-Jangan Di Paksa-
* * * *
Dua bulan berlalu, Kania perlahan kembali menjalani hari tanpa Khayla. Walau berat, ia coba jalani. Mimpinya menjadi penulis terkenal juga sudah terwujud, novelnya sudah terjual sebanyak 20 ribu eksampler dan tersedia di seluruh toko buku Indonesia.
Hubungannya dengan Sandega perlahan membaik, cowok itu setia membantunya di masa-masa sulit saat merevisi novel. Tapi tak jarang pula keduanya berkelahi.
Berbeda dengan hubungannya dan Gael, sama sekali tak membaik. Mereka kian asing dengan perasaan masing-masing. Kania masih mencintai cowok itu, tapi Gael entahlah. Beberapa kabar beredar, katanya Gael berpacaran dengan Reani.

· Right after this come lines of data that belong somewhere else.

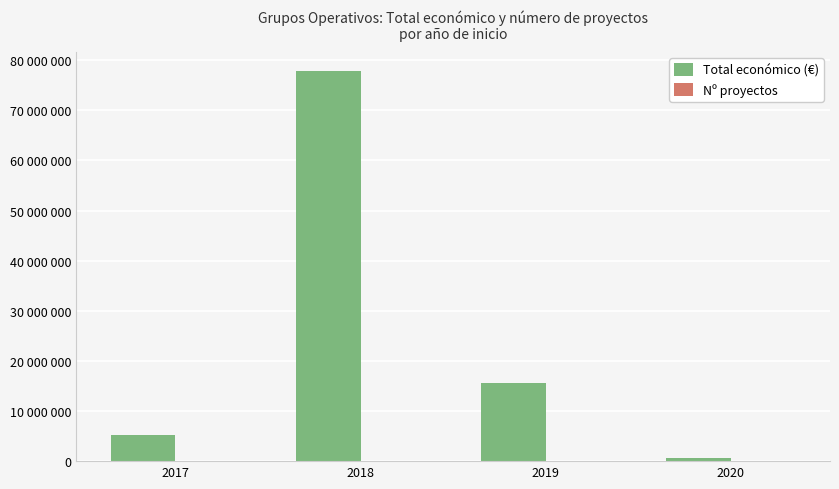

What is the difference between the Total económico (€) values at 2017 and 2018?

72595840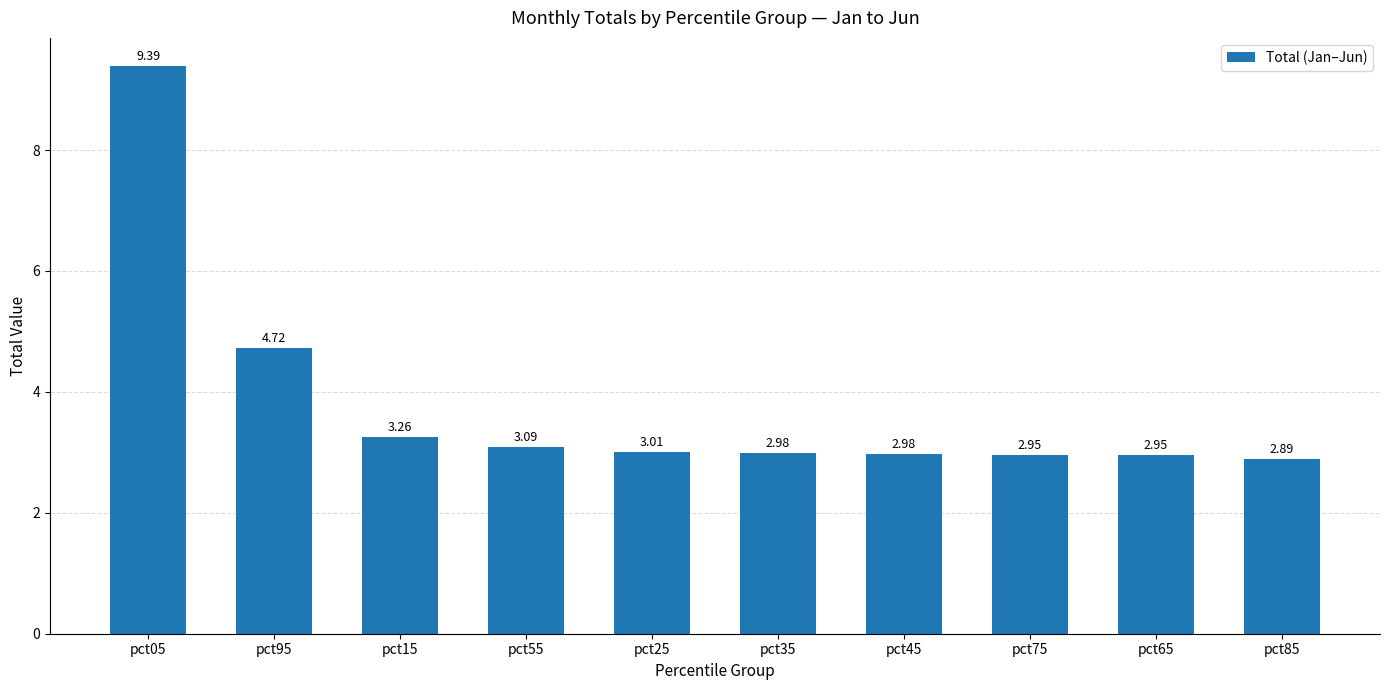

The chart shows a value of 1.9 at pct65. True or false?

False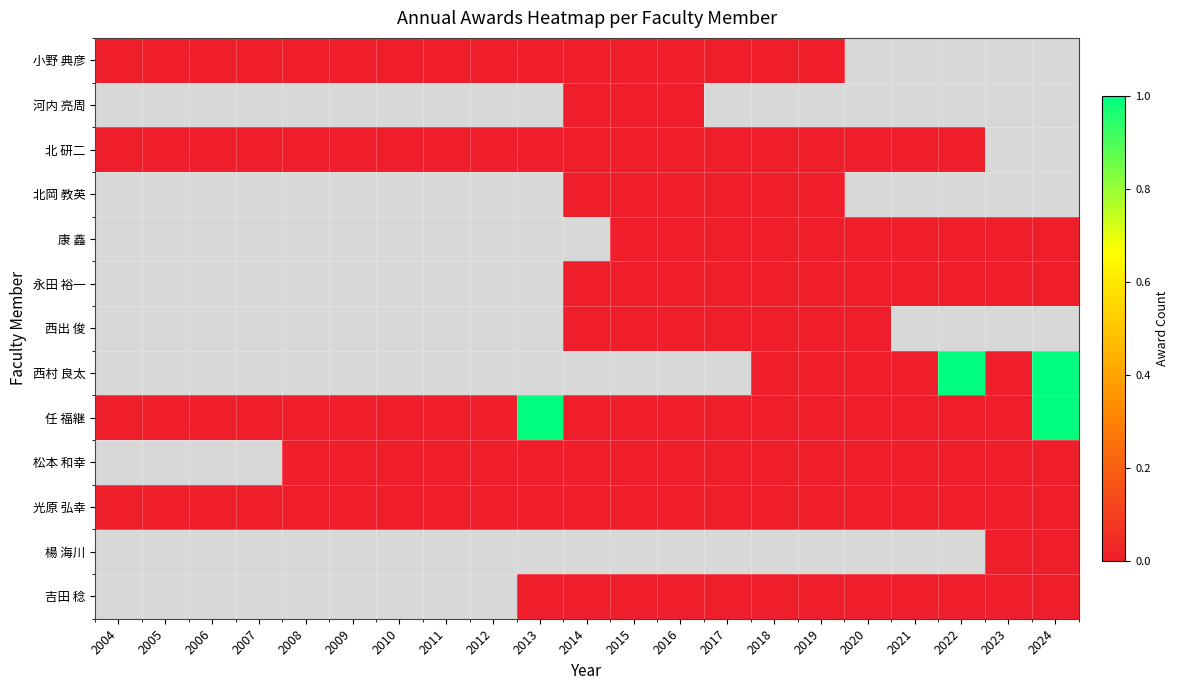

Rank the series by their maximum value, from highest to lowest.

小野 典彦, 河内 亮周, 北 研二, 北岡 教英, 康 鑫, 永田 裕一, 西出 俊, 西村 良太, 任 福継, 松本 和幸, 光原 弘幸, 楊 海川, 吉田 稔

Kania kini duduk di kelas 12-MIPA 1, masih bertahan di kelas unggulan karena dia kembali menjadi juara 1 paralel. Di belakang gadis itu ada Rangga, dan di depannya ada Gael. Iya, Gael. Cowok itu menduduki peringkat 3 paralel, dan Reani di peringkat 4. Kania sedari dulu memang tak banyak bicara dengan murid lain, sampai saat ini juga tidak.
Ketika jam istirahat, Kania akan pergi ke perpustakaan untuk membaca buku atau sekedar merebahkan kepala. Pergi dan pulang sekolah kini selalu bersama Rangga. Hidupnya seolah tak ada gairah sejak kepergian Khayla. Bahkan boy grup Treasure kesukaannya tak mampu lagi membuat dia euphoria atau tertawa lepas. Semua kebahagiaannya seolah hilang bersama Khayla.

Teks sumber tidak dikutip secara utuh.